E1: Episodic Coding Benchmark — Results
Hypothesis
Section titled “Hypothesis”H1: Semantic retrieval outperforms random few-shot for code generation.
H2: CVX-Causal (match any step, return continuation) outperforms CVX-Episodic (match problem, return full episode) by leveraging temporal structure.
Experimental Setup
Section titled “Experimental Setup”| Component | Choice |
|---|---|
| Training corpus | MBPP sanitized (384 problems, 3 steps each) |
| Test benchmark | HumanEval (164 problems) |
| Embedding | all-MiniLM-L6-v2 (D=384) |
| LLM | qwen2.5-coder:7b-instruct (Ollama) |
Conditions
Section titled “Conditions”| Condition | Retrieval | Formatting |
|---|---|---|
| NoMemory | None | Zero-shot |
| RandomFewShot | Random MBPP | Full problem + solution |
| FlatCosine | numpy cosine on problems | Full problem + solution |
| CVX-Episodic | CVX search, step_0 only | Full problem + solution |
| CVX-Causal | CVX search, ALL steps | Continuation only (what happened after match) |
Protocol
Section titled “Protocol”- Validation: HumanEval[0:82], T=0, k ∈ {1,3,5,7}
- Test: HumanEval[82:164], T=0.2, 5 seeds, best k from validation
- Statistics: McNemar (majority-vote), paired t-test (seed-level)
Results
Section titled “Results”Validation (T=0)
Section titled “Validation (T=0)”| k | NoMemory | Random | Flat | CVX-Episodic | CVX-Causal |
|---|---|---|---|---|---|
| 1 | 59.8% | 85.4% | 85.4% | 84.1% | 81.7% |
| 3 | 58.5% | 78.0% | 85.4% | 84.1% | 78.0% |
| 5 | 58.5% | 82.9% | 81.7% | 81.7% | 82.9% |
| 7 | 58.5% | 85.4% | 79.3% | 79.3% | 81.7% |
Test (T=0.2, 5 seeds, k=5)
Section titled “Test (T=0.2, 5 seeds, k=5)”| Condition | pass@1 (mean ± std) |
|---|---|
| NoMemory | 71.2% ± 1.5% |
| CVX-Causal | 75.4% ± 2.6% |
| RandomFewShot | 77.3% ± 1.7% |
| CVX-Episodic | 77.3% ± 2.0% |
| FlatCosine | 78.5% ± 1.8% |
Key Findings
Section titled “Key Findings”-
H1 rejected: Semantic retrieval (FlatCosine 78.5%, CVX-Episodic 77.3%) does not significantly outperform random few-shot (77.3%). For code generation, any example teaches formatting; similarity adds marginal value.
-
H2 rejected: CVX-Causal (75.4%) underperforms both CVX-Episodic (77.3%) and FlatCosine (78.5%). Matching on plan/solution steps without interactive state feedback introduces noise rather than signal.
-
CVX ≈ FlatCosine: 96.7% retrieval overlap at this corpus size. HNSW approximate search finds the same neighbors as brute-force.
-
CVX-Causal step distribution: When searching across all steps, the model finds matches at plan (step 1) and solution (step 2) — but the resulting continuations (just the solution without the problem context) are less useful than the full episode.
Interpretation
Section titled “Interpretation”The CVX-Causal null result is expected for code generation with static retrieval. The causal hypothesis (“show what happened after a similar state”) requires the query to be an in-progress state, not a task description. For code:
- The “state” at query time is always the same: “I have a problem description, generate code”

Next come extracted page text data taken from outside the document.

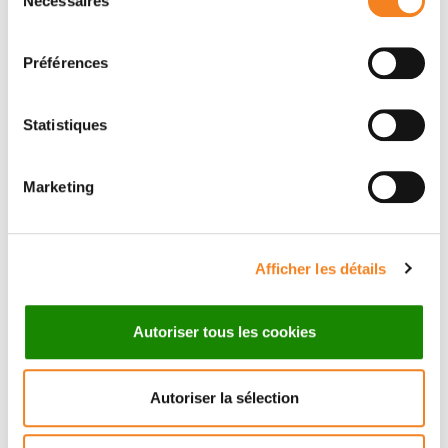
Nécessaires
du
consentement
Préférences
Statistiques
Marketing
Afficher les détails
Autoriser tous les cookies
Autoriser la sélection
L’Institut Curie, 1er centre de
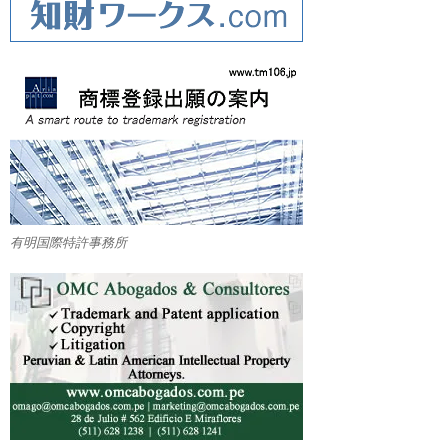
有明国際特許事務所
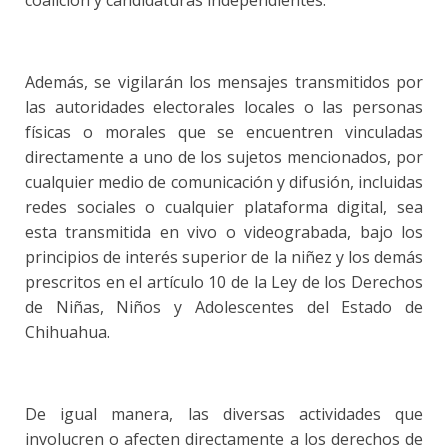
coalición y candidaturas independientes.
Además, se vigilarán los mensajes transmitidos por
las autoridades electorales locales o las personas
físicas o morales que se encuentren vinculadas
directamente a uno de los sujetos mencionados, por
cualquier medio de comunicación y difusión, incluidas
redes sociales o cualquier plataforma digital, sea
esta transmitida en vivo o videograbada, bajo los
principios de interés superior de la niñez y los demás
prescritos en el artículo 10 de la Ley de los Derechos
de Niñas, Niños y Adolescentes del Estado de
Chihuahua.
De igual manera, las diversas actividades que
involucren o afecten directamente a los derechos de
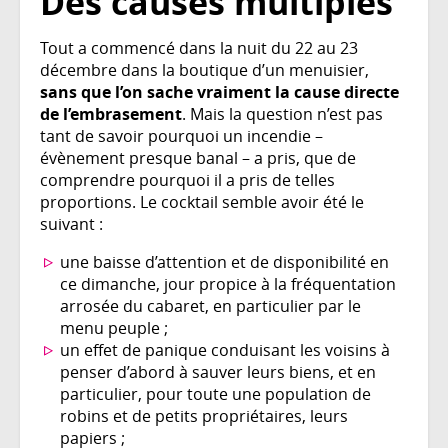
Des causes multiples
Tout a commencé dans la nuit du 22 au 23
décembre dans la boutique d’un menuisier,
sans que l’on sache vraiment la cause directe
de l’embrasement
. Mais la question n’est pas
tant de savoir pourquoi un incendie –
évènement presque banal – a pris, que de
comprendre pourquoi il a pris de telles
proportions. Le cocktail semble avoir été le
suivant :
une baisse d’attention et de disponibilité en
ce dimanche, jour propice à la fréquentation
arrosée du cabaret, en particulier par le
menu peuple ;
un effet de panique conduisant les voisins à
penser d’abord à sauver leurs biens, et en
particulier, pour toute une population de
robins et de petits propriétaires, leurs
papiers ;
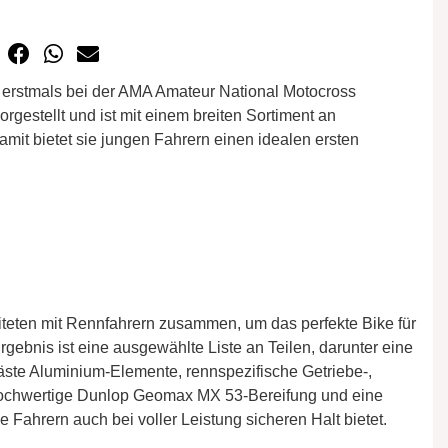
stmals bei der AMA Amateur National Motocross
gestellt und ist mit einem breiten Sortiment an
it bietet sie jungen Fahrern einen idealen ersten
teten mit Rennfahrern zusammen, um das perfekte Bike für
gebnis ist eine ausgewählte Liste an Teilen, darunter eine
ste Aluminium-Elemente, rennspezifische Getriebe-,
 hochwertige Dunlop Geomax MX 53-Bereifung und eine
ie Fahrern auch bei voller Leistung sicheren Halt bietet.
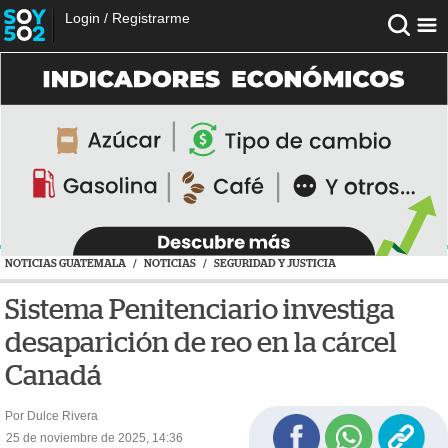
Login
/
Registrarme
NOTICIAS GUATEMALA
/
NOTICIAS
/
SEGURIDAD Y JUSTICIA
Sistema Penitenciario investiga
desaparición de reo en la cárcel
Canadá
Por Dulce Rivera
25 de noviembre de 2025, 14:36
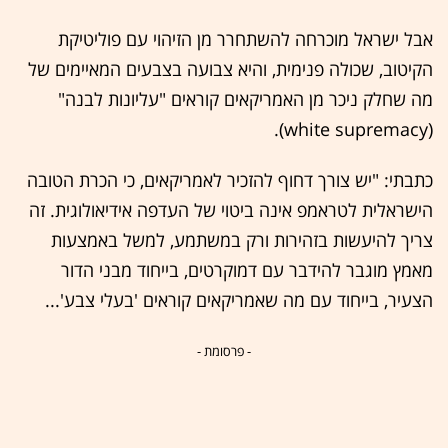
אבל ישראל מוכרחה להשתחרר מן הזיהוי עם פוליטיקת
הקיטוב, שכולה פנימית, והיא צבועה בצבעים המאיימים של
מה שחלק ניכר מן האמריקאים קוראים "עליונות לבנה"
(white supremacy).
כתבתי: "יש צורך דחוף להזכיר לאמריקאים, כי הכרת הטובה
הישראלית לטראמפ אינה ביטוי של העדפה אידיאולוגית. זה
צריך להיעשות בזהירות ורק במשתמע, למשל באמצעות
מאמץ מוגבר להידבר עם דמוקרטים, בייחוד מבני הדור
הצעיר, בייחוד עם מה שאמריקאים קוראים 'בעלי צבע'...
- פרסומת -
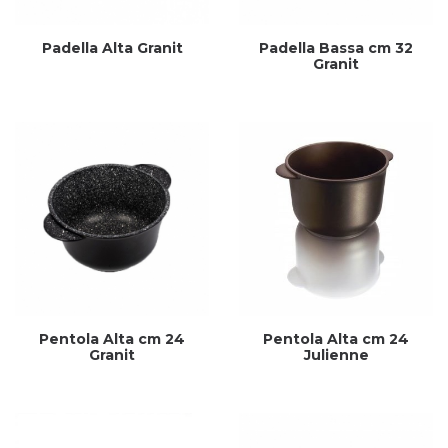
Padella Alta Granit
Padella Bassa cm 32
Granit
Pentola Alta cm 24
Pentola Alta cm 24
Granit
Julienne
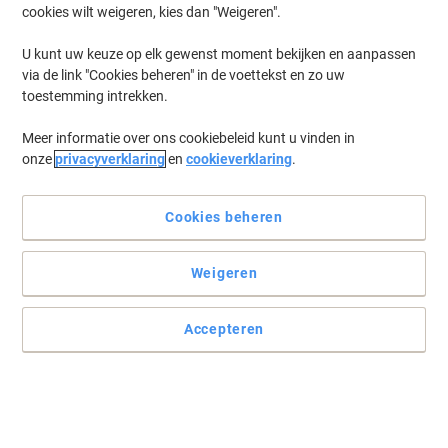
cookies wilt weigeren, kies dan "Weigeren".
U kunt uw keuze op elk gewenst moment bekijken en aanpassen
via de link "Cookies beheren" in de voettekst en zo uw
toestemming intrekken.
Meer informatie over ons cookiebeleid kunt u vinden in
onze
privacyverklaring
en
cookieverklaring
.
Cookies beheren
Consistente en uitmuntende afbeeldingskwaliteit
Weigeren
Kies voor maximale besparingen en profiteer van uitmuntende
kwaliteit met officiële Lexmark cartridges. Perfect voor afdrukken
Accepteren
in grote hoeveelheden.
Lees volledige beschrijving
Koop Meer,
Bespaar Meer
€ 319,99
Stuk
Vanaf 3 Stuks
€ 387,19 Incl. btw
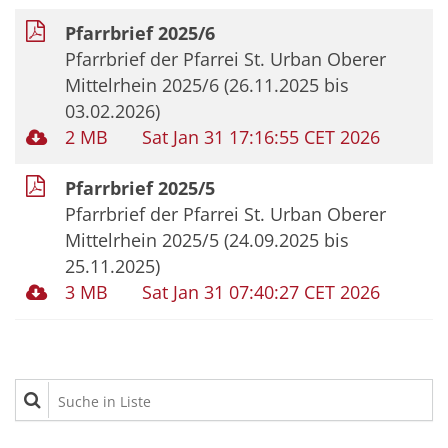
Pfarrbrief 2025/6
Pfarrbrief der Pfarrei St. Urban Oberer
Mittelrhein 2025/6 (26.11.2025 bis
03.02.2026)
2 MB
Sat Jan 31 17:16:55 CET 2026
Pfarrbrief 2025/5
Pfarrbrief der Pfarrei St. Urban Oberer
Mittelrhein 2025/5 (24.09.2025 bis
25.11.2025)
3 MB
Sat Jan 31 07:40:27 CET 2026
Suche in Liste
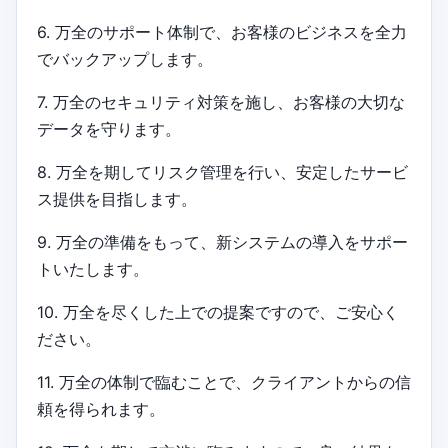
6. 万全のサポート体制で、お客様のビジネスを全力
でバックアップします。
7. 万全のセキュリティ対策を施し、お客様の大切な
データを守ります。
8. 万全を期してリスク管理を行い、安定したサービ
ス提供を目指します。
9. 万全の準備をもって、新システムの導入をサポー
トいたします。
10. 万全を尽くした上での提案ですので、ご安心く
ださい。
11. 万全の体制で臨むことで、クライアントからの信
頼を得られます。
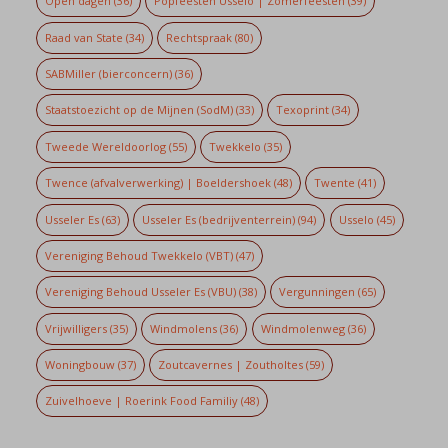
Open dagen
(36)
Popfeesten Usselo | Zomerfeesten
(39)
Raad van State
(34)
Rechtspraak
(80)
SABMiller (bierconcern)
(36)
Staatstoezicht op de Mijnen (SodM)
(33)
Texoprint
(34)
Tweede Wereldoorlog
(55)
Twekkelo
(35)
Twence (afvalverwerking) | Boeldershoek
(48)
Twente
(41)
Usseler Es
(63)
Usseler Es (bedrijventerrein)
(94)
Usselo
(45)
Vereniging Behoud Twekkelo (VBT)
(47)
Vereniging Behoud Usseler Es (VBU)
(38)
Vergunningen
(65)
Vrijwilligers
(35)
Windmolens
(36)
Windmolenweg
(36)
Woningbouw
(37)
Zoutcavernes | Zoutholtes
(59)
Zuivelhoeve | Roerink Food Familiy
(48)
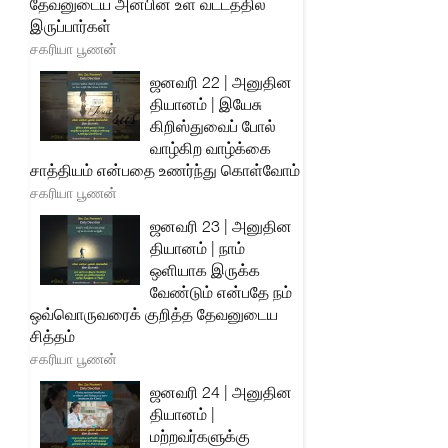
தேவனுடைய அன்பின் உள் வட்டத்தில்
இருப்பார்கள்
சகரியா பூணன்
ஜனவரி 22 | அனுதின
தியானம் | இயேசு
கிறிஸ்துவைப் போல்
வாழ்கிற வாழ்க்கை
சாத்தியம் என்பதை உணர்ந்து கொள்வோம்
சகரியா பூணன்
ஜனவரி 23 | அனுதின
தியானம் | நாம்
ஒளியாக இருக்க
வேண்டும் என்பதே நம்
ஒவ்வொருவரைக் குறித்த தேவனுடைய
சித்தம்
சகரியா பூணன்
ஜனவரி 24 | அனுதின
தியானம் |
மற்றவர்களுக்கு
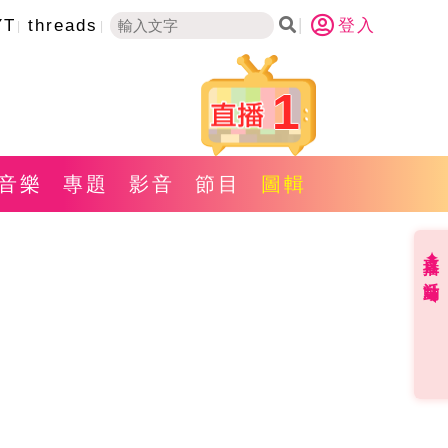
YT
threads
登入
1
音樂
專題
影音
節目
圖輯
直播✦活動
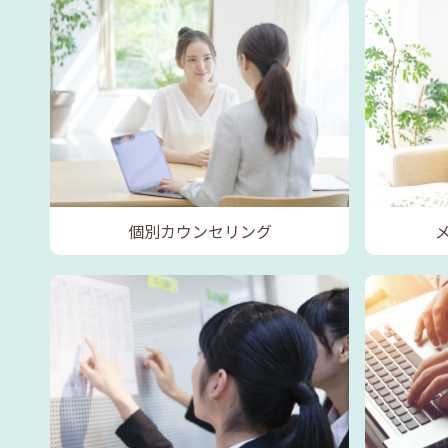
個別カウンセリング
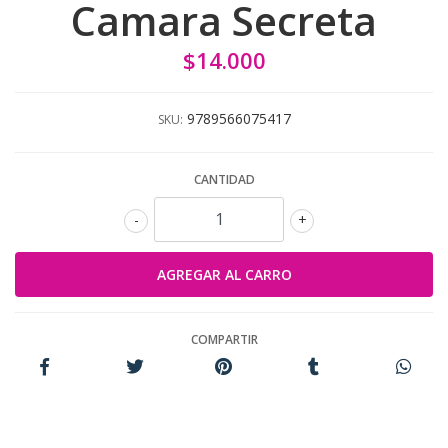
Camara Secreta
$14.000
9789566075417
SKU:
CANTIDAD
-
+
COMPARTIR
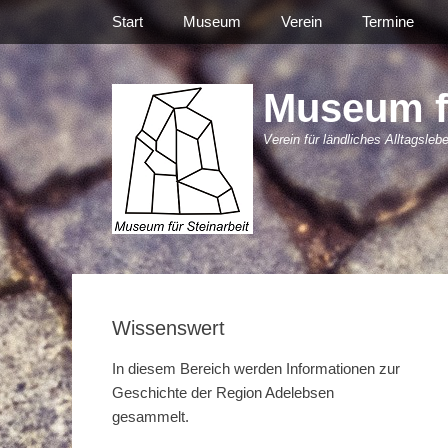
Primäres Menü
Zum
Start
Museum
Verein
Termine
Inhalt
springen
Museum fü
Verein für ländliches Alltagsleb
Wissenswert
In diesem Bereich werden Informationen zur
Geschichte der Region Adelebsen
gesammelt.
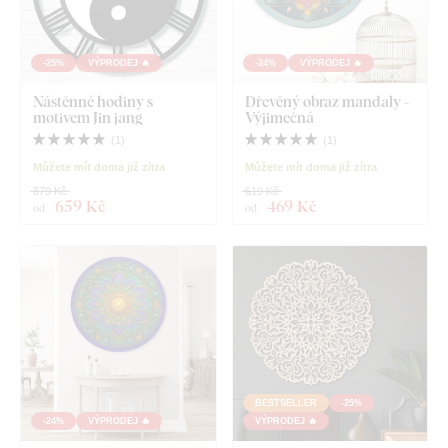
-25%
VÝPRODEJ 🔥
-24%
VÝPRODEJ 🔥
Nástěnné hodiny s
Dřevěný obraz mandaly -
motivem Jin jang
Výjimečná
(
1
)
(
1
)
Můžete mít doma již zítra
Můžete mít doma již zítra
879 Kč
619 Kč
659 Kč
469 Kč
od
od
BESTSELLER
-25%
-24%
VÝPRODEJ 🔥
VÝPRODEJ 🔥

- There is no mid-episode state differentiation — the problem is either solved or not
- Matching on plan/solution vectors returns examples based on code similarity rather than problem similarity, which is less useful for prompting
Where CVX-Causal should work: Interactive environments (ALFWorld, games) where the agent has genuine mid-episode states that evolve. This requires step-by-step environment interaction, not static plan generation.
CVX Features Exercised
Section titled “CVX Features Exercised”TemporalIndex, insert, search (across all steps, not just step_0), save/load, episode encoding, timestamp-based step filtering.